*Work item:* How many lines in the records contain the string "largest", matching case exactly? Reply with the number alone.

*Entries supplied:*

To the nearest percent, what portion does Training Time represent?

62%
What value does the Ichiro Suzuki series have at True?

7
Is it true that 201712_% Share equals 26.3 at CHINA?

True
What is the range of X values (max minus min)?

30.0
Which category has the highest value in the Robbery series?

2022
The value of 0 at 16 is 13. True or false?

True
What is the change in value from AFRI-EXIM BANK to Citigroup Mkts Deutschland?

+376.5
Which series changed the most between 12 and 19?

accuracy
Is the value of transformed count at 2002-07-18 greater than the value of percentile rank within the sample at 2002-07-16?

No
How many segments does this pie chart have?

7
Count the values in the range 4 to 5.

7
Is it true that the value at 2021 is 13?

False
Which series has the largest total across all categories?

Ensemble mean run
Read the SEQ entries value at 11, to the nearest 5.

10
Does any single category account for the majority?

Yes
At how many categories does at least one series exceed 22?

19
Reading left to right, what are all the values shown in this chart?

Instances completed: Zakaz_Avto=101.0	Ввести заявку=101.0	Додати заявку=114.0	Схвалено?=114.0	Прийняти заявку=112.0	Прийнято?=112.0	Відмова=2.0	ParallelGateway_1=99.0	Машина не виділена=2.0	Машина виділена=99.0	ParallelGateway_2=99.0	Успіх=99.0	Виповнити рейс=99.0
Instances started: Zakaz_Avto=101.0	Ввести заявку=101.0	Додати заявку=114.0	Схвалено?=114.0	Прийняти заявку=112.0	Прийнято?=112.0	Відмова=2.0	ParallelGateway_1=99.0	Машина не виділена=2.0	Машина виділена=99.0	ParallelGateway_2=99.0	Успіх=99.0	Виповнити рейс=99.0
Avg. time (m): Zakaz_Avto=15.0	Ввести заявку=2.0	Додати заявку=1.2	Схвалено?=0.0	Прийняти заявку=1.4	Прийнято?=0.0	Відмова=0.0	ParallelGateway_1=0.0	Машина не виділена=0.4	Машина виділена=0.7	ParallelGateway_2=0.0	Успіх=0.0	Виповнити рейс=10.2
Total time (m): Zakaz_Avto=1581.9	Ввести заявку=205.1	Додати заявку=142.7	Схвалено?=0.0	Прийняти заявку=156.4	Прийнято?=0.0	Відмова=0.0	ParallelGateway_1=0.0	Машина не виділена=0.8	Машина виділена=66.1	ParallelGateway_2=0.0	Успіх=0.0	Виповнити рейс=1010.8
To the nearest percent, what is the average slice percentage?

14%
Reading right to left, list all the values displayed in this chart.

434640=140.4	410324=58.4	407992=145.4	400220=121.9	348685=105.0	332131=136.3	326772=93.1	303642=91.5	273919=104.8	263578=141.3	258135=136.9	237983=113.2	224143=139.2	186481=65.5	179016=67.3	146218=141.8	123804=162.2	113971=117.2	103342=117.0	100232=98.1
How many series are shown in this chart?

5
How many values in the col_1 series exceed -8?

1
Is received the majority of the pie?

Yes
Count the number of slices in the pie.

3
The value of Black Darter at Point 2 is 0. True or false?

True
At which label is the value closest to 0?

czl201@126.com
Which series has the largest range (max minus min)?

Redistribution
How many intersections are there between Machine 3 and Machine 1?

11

*Finished task:* 2